WORK REQUIRED –
Would you give the listing again exactly as written, minus its pictures?

DATASET EXTRACT –
- - - -

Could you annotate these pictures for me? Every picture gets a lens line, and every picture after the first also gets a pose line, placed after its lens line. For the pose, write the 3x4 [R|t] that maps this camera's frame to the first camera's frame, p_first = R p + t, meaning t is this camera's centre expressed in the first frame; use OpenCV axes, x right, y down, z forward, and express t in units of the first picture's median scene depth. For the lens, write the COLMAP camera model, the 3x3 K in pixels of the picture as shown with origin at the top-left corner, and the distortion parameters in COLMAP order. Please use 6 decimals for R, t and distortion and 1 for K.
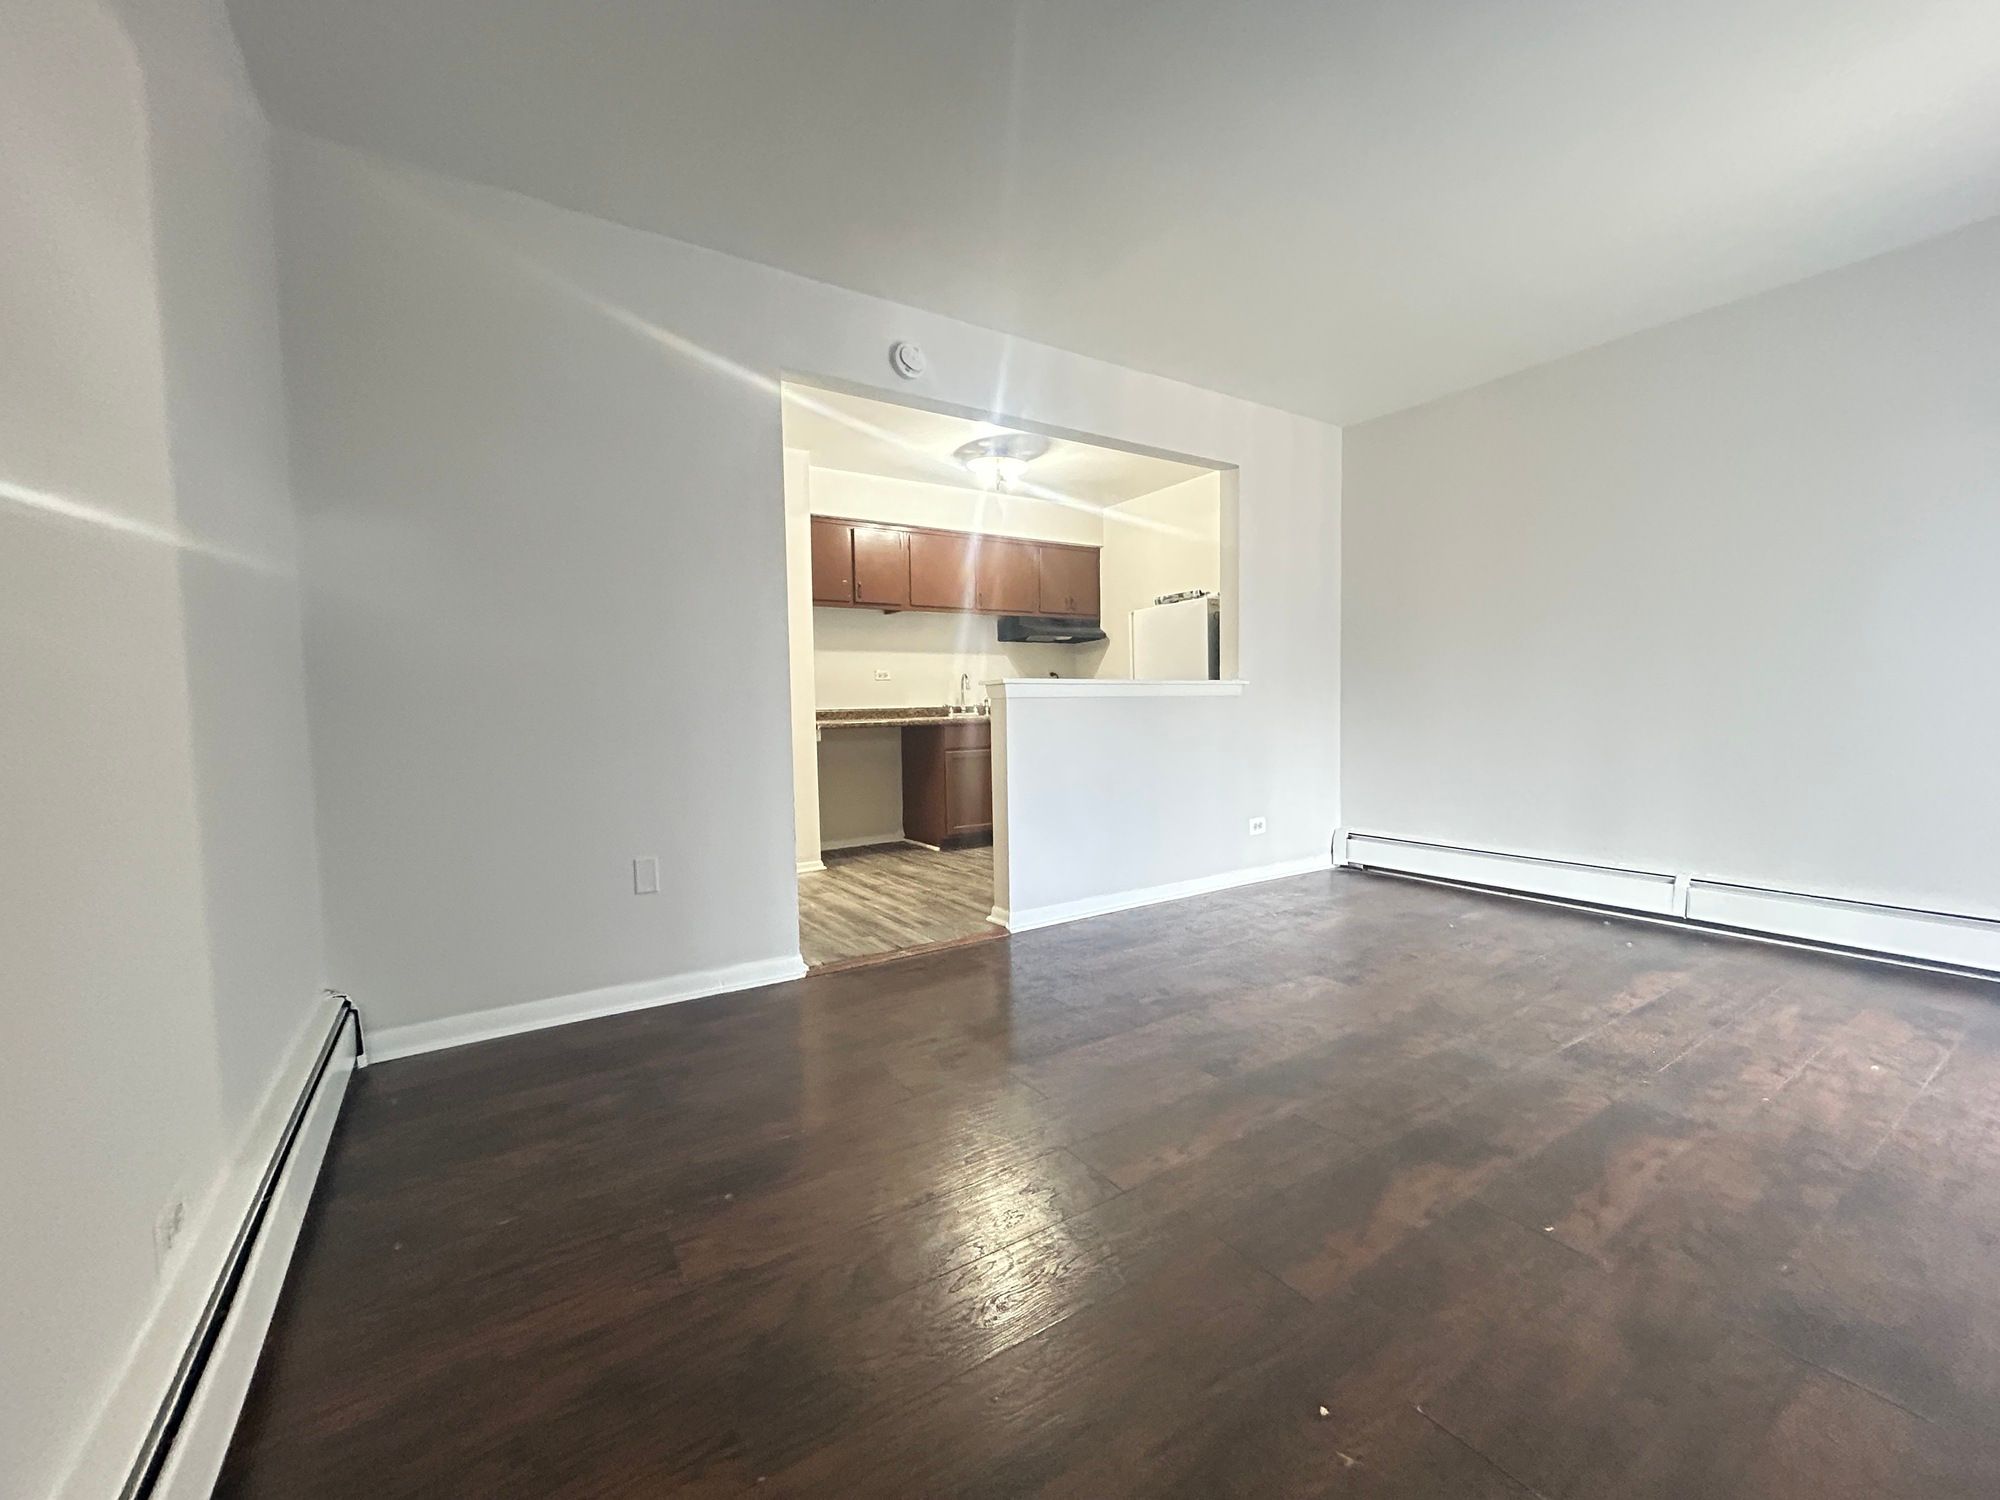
lens RADIAL K [[795.7, 0, 1000.0], [0, 795.7, 750.0], [0, 0, 1]] dist [0.000363, 0.000026]
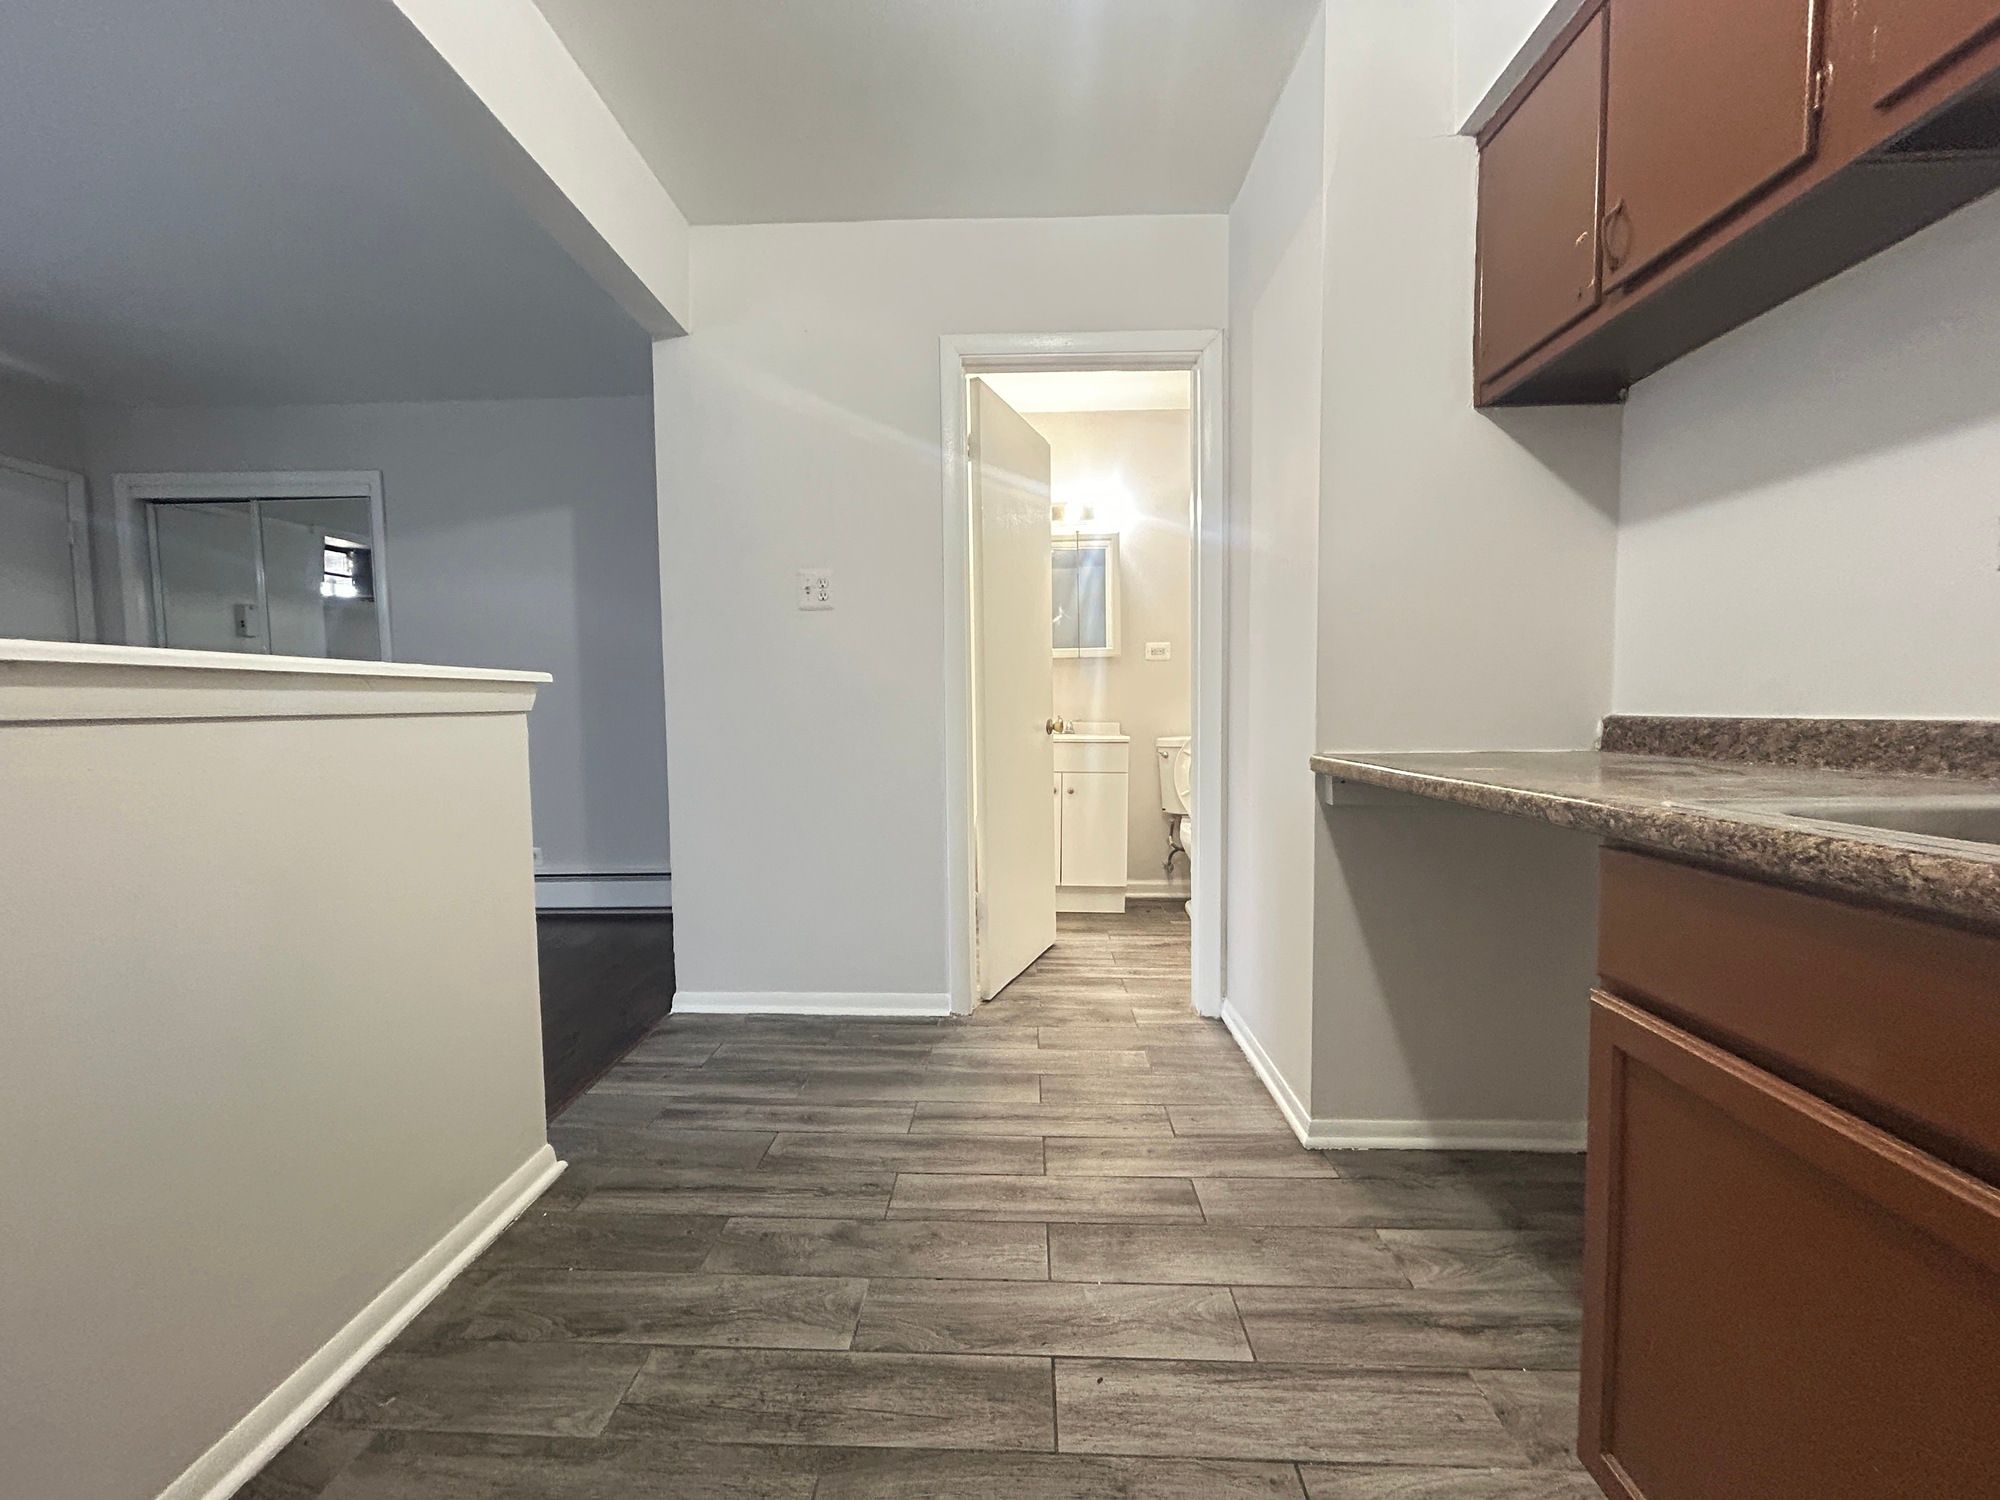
lens RADIAL K [[795.7, 0, 1000.0], [0, 795.7, 750.0], [0, 0, 1]] dist [0.000363, 0.000026]
pose [[-0.580869, 0.076494, -0.810395, 0.127031], [-0.019316, 0.993999, 0.107669, -0.061919], [0.813768, 0.078195, -0.575906, 0.924135]]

- - - -

ANSWER FOR THE TASK –
Could you annotate these pictures for me? Every picture gets a lens line, and every picture after the first also gets a pose line, placed after its lens line. For the pose, write the 3x4 [R|t] that maps this camera's frame to the first camera's frame, p_first = R p + t, meaning t is this camera's centre expressed in the first frame; use OpenCV axes, x right, y down, z forward, and express t in units of the first picture's median scene depth. For the lens, write the COLMAP camera model, the 3x3 K in pixels of the picture as shown with origin at the top-left corner, and the distortion parameters in COLMAP order. Please use 6 decimals for R, t and distortion and 1 for K.
lens RADIAL K [[795.7, 0, 1000.0], [0, 795.7, 750.0], [0, 0, 1]] dist [0.000363, 0.000026]
lens RADIAL K [[795.7, 0, 1000.0], [0, 795.7, 750.0], [0, 0, 1]] dist [0.000363, 0.000026]
pose [[-0.580869, 0.076494, -0.810395, 0.127031], [-0.019316, 0.993999, 0.107669, -0.061919], [0.813768, 0.078195, -0.575906, 0.924135]]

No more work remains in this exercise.